Mahamane Traoré (ancien cadre de l’Opam) :

“Durant les 8 ans années de sa présidence, c’est sa politique d’ouverture qui avait porté ses fruits et a amené le Mali vers un certain financement qui a permis un début d’industrialisation et surtout des infrastructures routières. L’aménagement des fleuves a franchi un pas important, la réforme de l’enseignant a débouché sur la création des établissements de niveau universitaire, l’Ecole nationale d’administration (ENA), l’Ecole normale supérieure (EN Sup).
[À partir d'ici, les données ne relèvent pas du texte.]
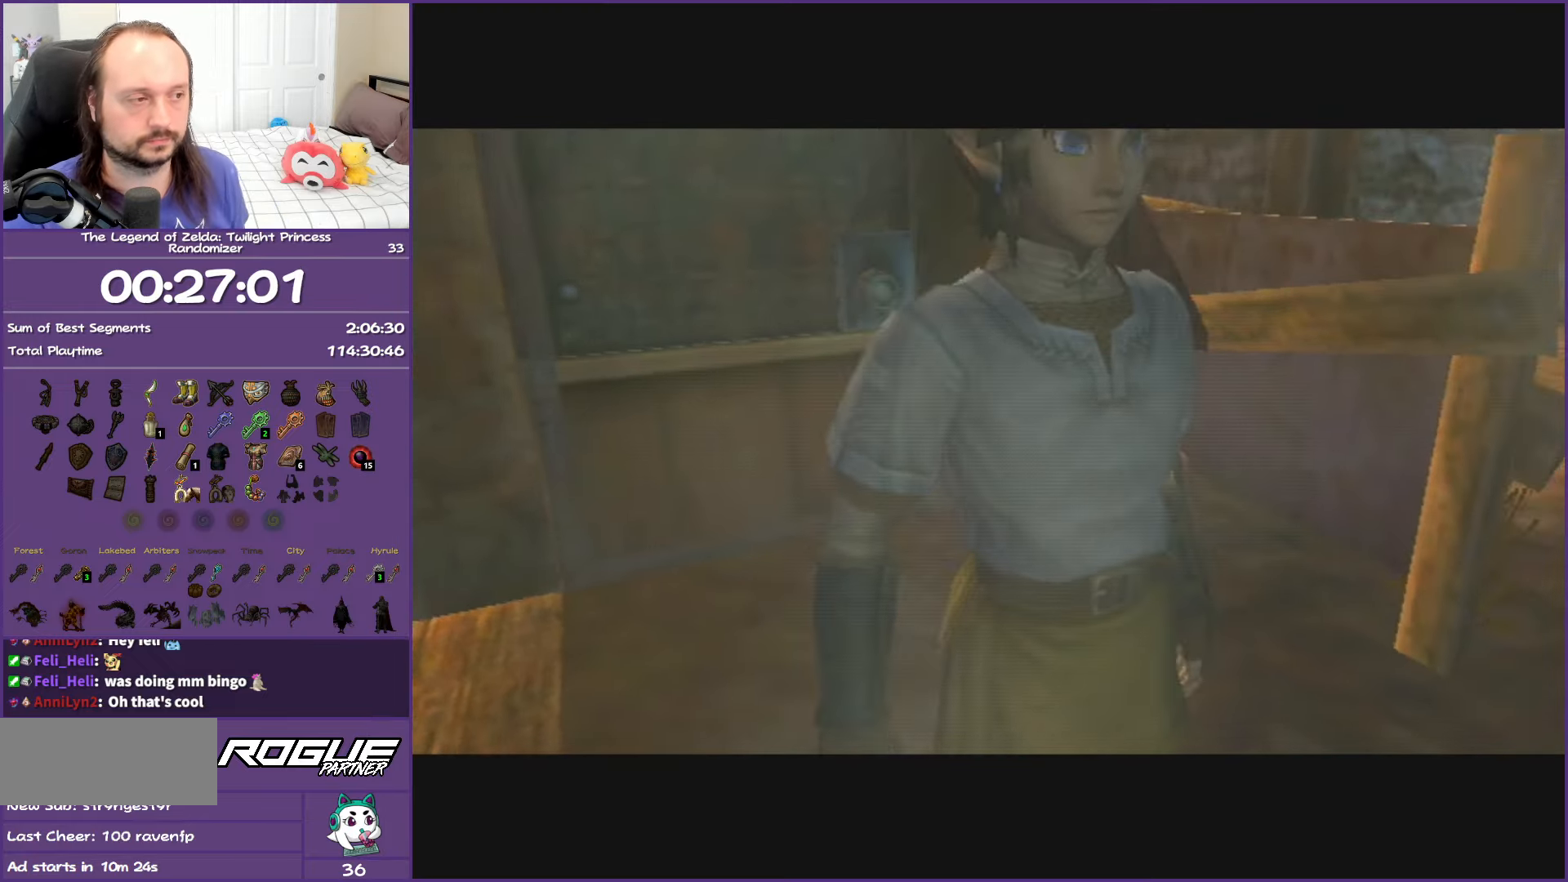
Gameplay with a controller (Nintendo layout); each line is a JSON object with the inputs held at the frame after it. "events" lists button and stick changes between this image and that frame as [ms after this image, input, new state], when the widget could be followed in between. Not read: L3 R3.
{"buttons": [], "left_stick": "down-right", "right_stick": "center", "events": [[317, "left_stick", "down-right"]]}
Mais la chute Modibo Kéita est due d’une part à ses compagnons de lutte parce que l’US-RDA va connaître un certain désaccord au sommet de l’Etat très vite elle sera minée par des dissensions internes avec les clivages entre catégories des responsables de l’Etat d’une part ceux qui ont remué les idéaux du parti sont partisans de plus de réalisme et de pragmatisme et d’autres part ceux qui sont fortement influencés par les régimes d’obédience marxiste-léniniste”.

Moussa Konaté (activiste et panafricaniste) :

“Je ne connais pas bien Modibo. Mais, je retiens de cet homme charismatique son caractère patriotique à fleur de peau, son sens élevé de l’Etat. 46 ans après sa mort, ses idées continuent toujours de nourrir toute une génération malienne et africaine”.

Ibrahim Tangara (ancien du Somiex) :

“Je retiens de Modibo son engagement, son dévouement et sa foi en un Mali rayonnant. Ce qui m’a beaucoup marqué durant les 8 ans de son règne, c’est le discours qu’il a tenu où il disait qu’il nous faut réussir, nous réussirons In shaa Allah. Parce que le Mali ne périra pas, parce que nous voulons être les dignes héritiers de nos ancêtres, les artisans d’un Mali resplendissant, de prospérité intérieure et rayonnement international”.